Произошло это в самом конце августа, когда сын тети Риты Володя был направлен куда-то на Урал, в военную академию, а угроза чего-то неведомого пока, но зловещего явственно нависла над городом.

Кроме того, что она была теперь не одинока, тетя Рита, переехав, приобрела немало других преимуществ. Плохонькая наша квартира с низкими потолками, крошечными окошками, спрятавшаяся в глубине второго двора, гораздо больше подходила для жизни в осаде, под обстрелом, чем две ее просторные комнаты на Петроградской стороне, с огромными окнами и широким коридором. Новое жилище располагалось намного ближе к ее работе, главное, через Неву не надо было перебираться. Вода плескалась рядышком, в Фонтанке: два с половиной лестничных марша вниз, полсотни метров до ворот, еще сотня — до одного из спусков в гранитной облицовке; столько же назад.

Устроив «военный совет» и обсудив ситуацию, все три женщины твердо решили из города не выезжать.

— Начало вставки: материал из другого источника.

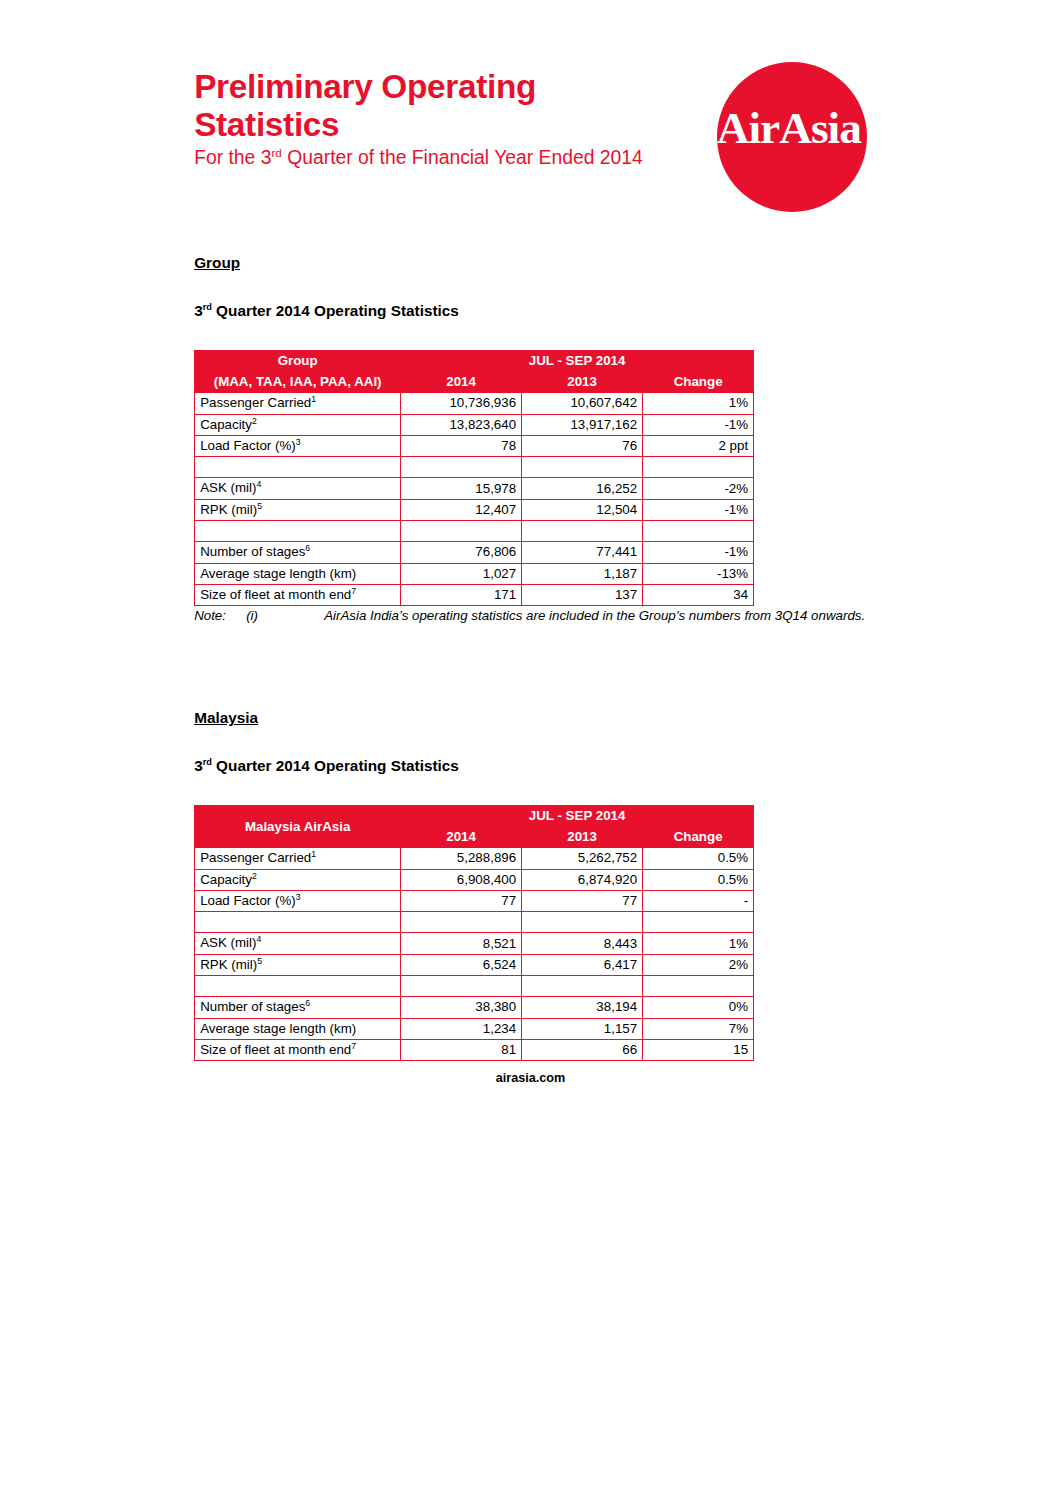Preliminary Operating Statistics
For the 3rd Quarter of the Financial Year Ended 2014
Air Asia
Group
3rd Quarter 2014 Operating Statistics
| Group | JUL - SEP 2014 |
| --- | --- |
| (MAA, TAA, IAA, PAA, AAI) | 2014 | 2013 | Change |
| Passenger Carried 1 | 10,736,936 | 10,607,642 | 1% |
| Capacity 2 | 13,823,640 | 13,917,162 | -1% |
| Load Factor (%) 3 | 78 | 76 | 2 ppt |
| ASK (mil) 4 | 15,978 | 16,252 | -2% |
| RPK (mil) 5 | 12,407 | 12,504 | -1% |
| Number of stages 6 | 76,806 | 77,441 | -1% |
| Average stage length (km) | 1,027 | 1,187 | -13% |
| Size of fleet at month end 7 | 171 | 137 | 34 |
Note: (i) AirAsia India’s operating statistics are included in the Group’s numbers from 3Q14 onwards.
Malaysia
3rd Quarter 2014 Operating Statistics
| Malaysia AirAsia | JUL - SEP 2014 |
| --- | --- |
| 2014 | 2013 | Change |
| Passenger Carried 1 | 5,288,896 | 5,262,752 | 0.5% |
| Capacity 2 | 6,908,400 | 6,874,920 | 0.5% |
| Load Factor (%) 3 | 77 | 77 | - |
| ASK (mil) 4 | 8,521 | 8,443 | 1% |
| RPK (mil) 5 | 6,524 | 6,417 | 2% |
| Number of stages 6 | 38,380 | 38,194 | 0% |
| Average stage length (km) | 1,234 | 1,157 | 7% |
| Size of fleet at month end 7 | 81 | 66 | 15 |
airasia.com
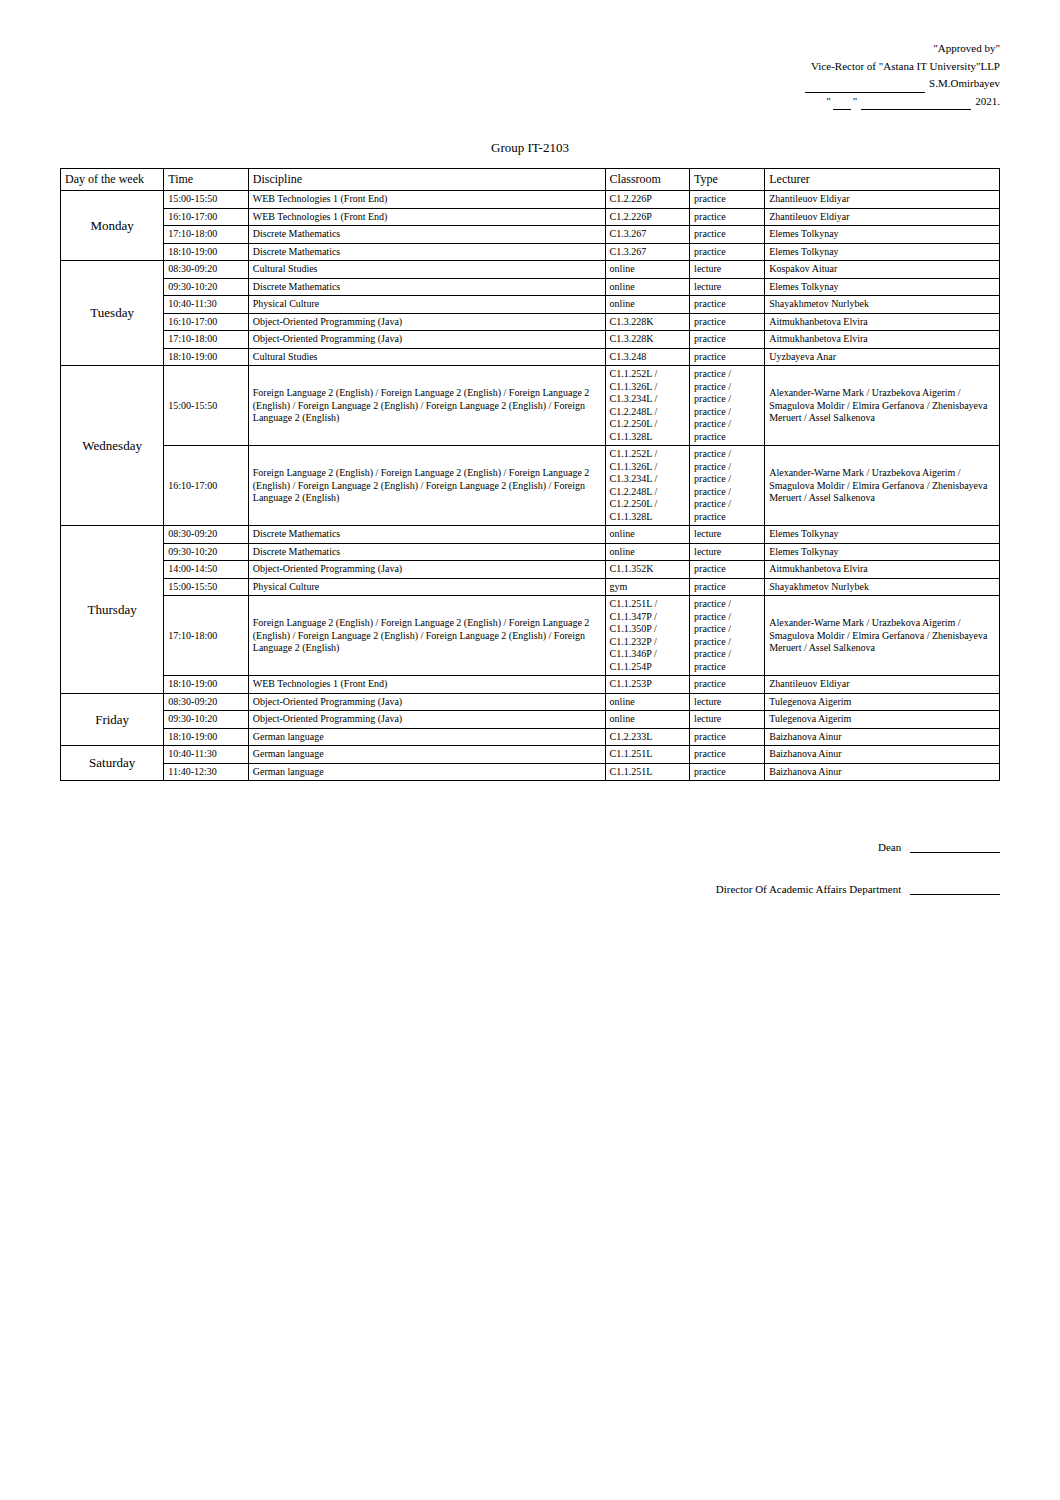"Approved by" Vice-Rector of "Astana IT University"LLP S.M.Omirbayev " " 2021.
Group IT-2103
| Day of the week | Time | Discipline | Classroom | Type | Lecturer |
| --- | --- | --- | --- | --- | --- |
| Monday | 15:00-15:50 | WEB Technologies 1 (Front End) | C1.2.226P | practice | Zhantileuov Eldiyar |
| 16:10-17:00 | WEB Technologies 1 (Front End) | C1.2.226P | practice | Zhantileuov Eldiyar |
| 17:10-18:00 | Discrete Mathematics | C1.3.267 | practice | Elemes Tolkynay |
| 18:10-19:00 | Discrete Mathematics | C1.3.267 | practice | Elemes Tolkynay |
| Tuesday | 08:30-09:20 | Cultural Studies | online | lecture | Kospakov Aituar |
| 09:30-10:20 | Discrete Mathematics | online | lecture | Elemes Tolkynay |
| 10:40-11:30 | Physical Culture | online | practice | Shayakhmetov Nurlybek |
| 16:10-17:00 | Object-Oriented Programming (Java) | C1.3.228K | practice | Aitmukhanbetova Elvira |
| 17:10-18:00 | Object-Oriented Programming (Java) | C1.3.228K | practice | Aitmukhanbetova Elvira |
| 18:10-19:00 | Cultural Studies | C1.3.248 | practice | Uyzbayeva Anar |
| Wednesday | 15:00-15:50 | Foreign Language 2 (English) / Foreign Language 2 (English) / Foreign Language 2 (English) / Foreign Language 2 (English) / Foreign Language 2 (English) / Foreign Language 2 (English) | C1.1.252L / C1.1.326L / C1.3.234L / C1.2.248L / C1.2.250L / C1.1.328L | practice / practice / practice / practice / practice / practice | Alexander-Warne Mark / Urazbekova Aigerim / Smagulova Moldir / Elmira Gerfanova / Zhenisbayeva Meruert / Assel Salkenova |
| 16:10-17:00 | Foreign Language 2 (English) / Foreign Language 2 (English) / Foreign Language 2 (English) / Foreign Language 2 (English) / Foreign Language 2 (English) / Foreign Language 2 (English) | C1.1.252L / C1.1.326L / C1.3.234L / C1.2.248L / C1.2.250L / C1.1.328L | practice / practice / practice / practice / practice / practice | Alexander-Warne Mark / Urazbekova Aigerim / Smagulova Moldir / Elmira Gerfanova / Zhenisbayeva Meruert / Assel Salkenova |
| Thursday | 08:30-09:20 | Discrete Mathematics | online | lecture | Elemes Tolkynay |
| 09:30-10:20 | Discrete Mathematics | online | lecture | Elemes Tolkynay |
| 14:00-14:50 | Object-Oriented Programming (Java) | C1.1.352K | practice | Aitmukhanbetova Elvira |
| 15:00-15:50 | Physical Culture | gym | practice | Shayakhmetov Nurlybek |
| 17:10-18:00 | Foreign Language 2 (English) / Foreign Language 2 (English) / Foreign Language 2 (English) / Foreign Language 2 (English) / Foreign Language 2 (English) / Foreign Language 2 (English) | C1.1.251L / C1.1.347P / C1.1.350P / C1.1.232P / C1.1.346P / C1.1.254P | practice / practice / practice / practice / practice / practice | Alexander-Warne Mark / Urazbekova Aigerim / Smagulova Moldir / Elmira Gerfanova / Zhenisbayeva Meruert / Assel Salkenova |
| 18:10-19:00 | WEB Technologies 1 (Front End) | C1.1.253P | practice | Zhantileuov Eldiyar |
| Friday | 08:30-09:20 | Object-Oriented Programming (Java) | online | lecture | Tulegenova Aigerim |
| 09:30-10:20 | Object-Oriented Programming (Java) | online | lecture | Tulegenova Aigerim |
| 18:10-19:00 | German language | C1.2.233L | practice | Baizhanova Ainur |
| Saturday | 10:40-11:30 | German language | C1.1.251L | practice | Baizhanova Ainur |
| 11:40-12:30 | German language | C1.1.251L | practice | Baizhanova Ainur |
Dean
Director Of Academic Affairs Department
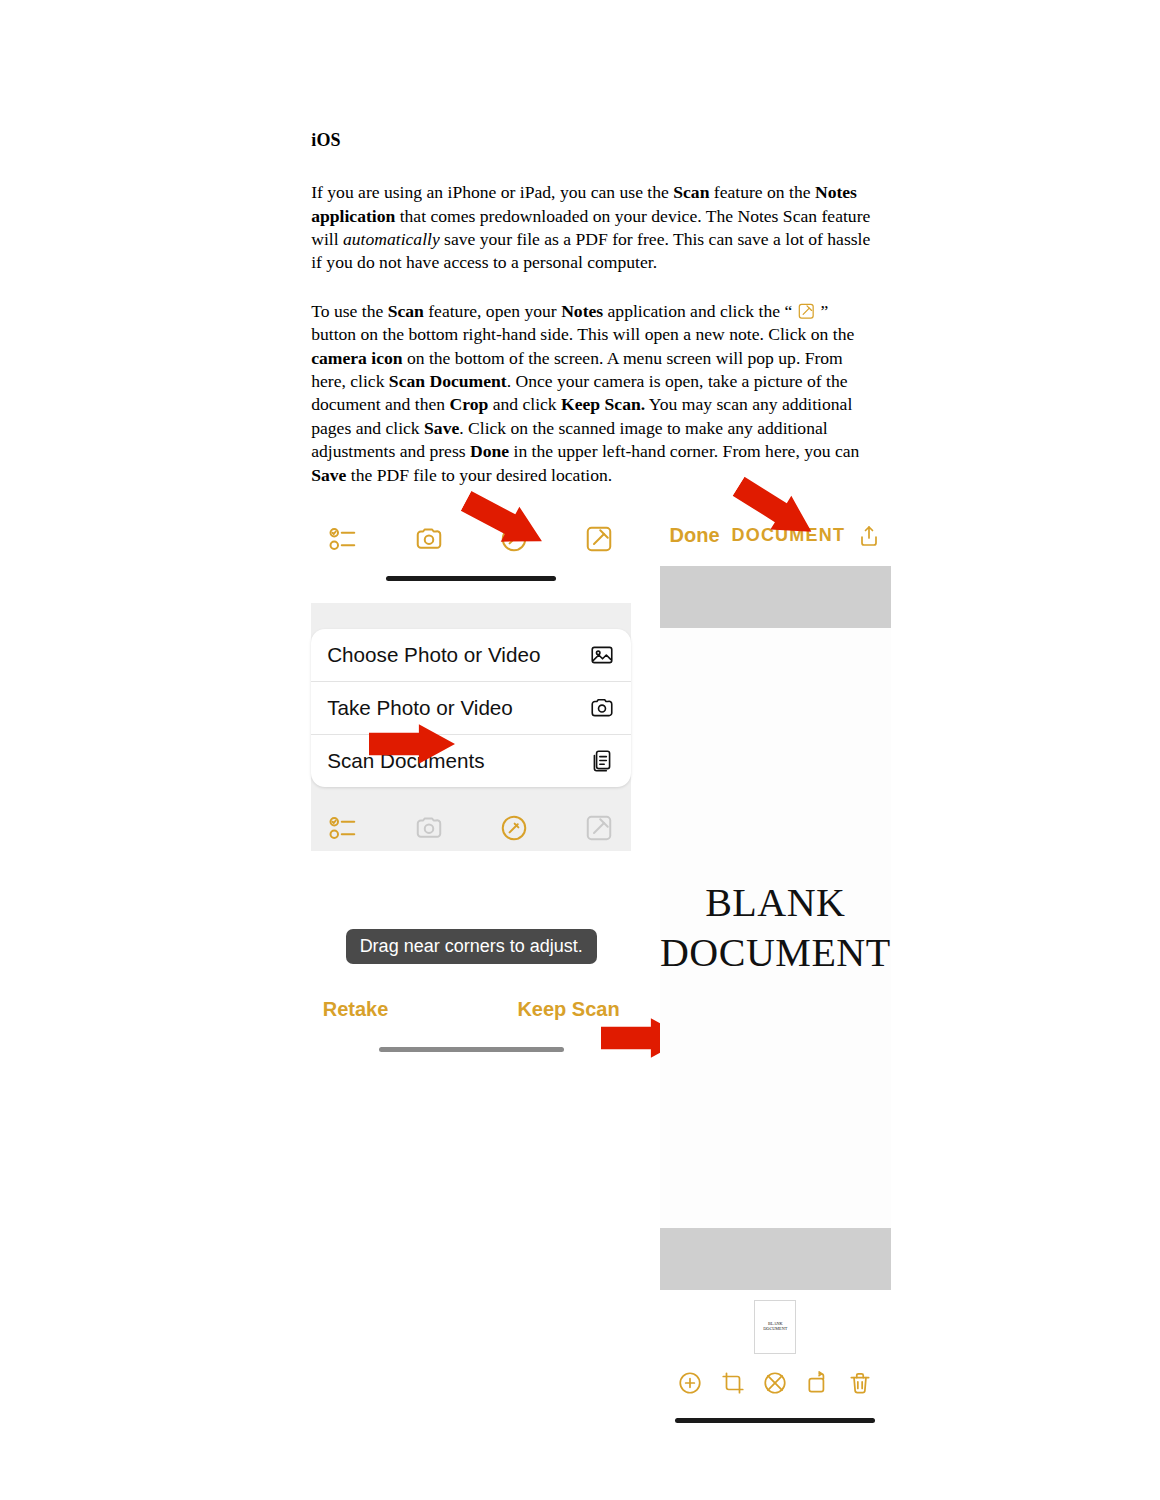iOS
If you are using an iPhone or iPad, you can use the Scan feature on the Notes application that comes predownloaded on your device. The Notes Scan feature will automatically save your file as a PDF for free. This can save a lot of hassle if you do not have access to a personal computer.
To use the Scan feature, open your Notes application and click the “ ” button on the bottom right-hand side. This will open a new note. Click on the camera icon on the bottom of the screen. A menu screen will pop up. From here, click Scan Document. Once your camera is open, take a picture of the document and then Crop and click Keep Scan. You may scan any additional pages and click Save. Click on the scanned image to make any additional adjustments and press Done in the upper left-hand corner. From here, you can Save the PDF file to your desired location.
Choose Photo or Video
Take Photo or Video
Scan Documents
Drag near corners to adjust.
Retake Keep Scan
Done DOCUMENT
BLANK
DOCUMENT
BLANK
DOCUMENT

Такова была их собственная исходная позиция в борьбе с врагом, отлично знакомым — они так думали! — по прошлой войне, во время которой тетя Рита была фронтовой медсестрой, по оккупации Украины в восемнадцатом году. Никаких иллюзий относительно того, что несут с собой катившиеся к Ленинграду полчища, у них не было, и они никак не осуждали тех, кто стремился уехать, но сами двигаться с места не собирались — еще до беседы со мной по телефону мама тщательно обдумала этот вопрос.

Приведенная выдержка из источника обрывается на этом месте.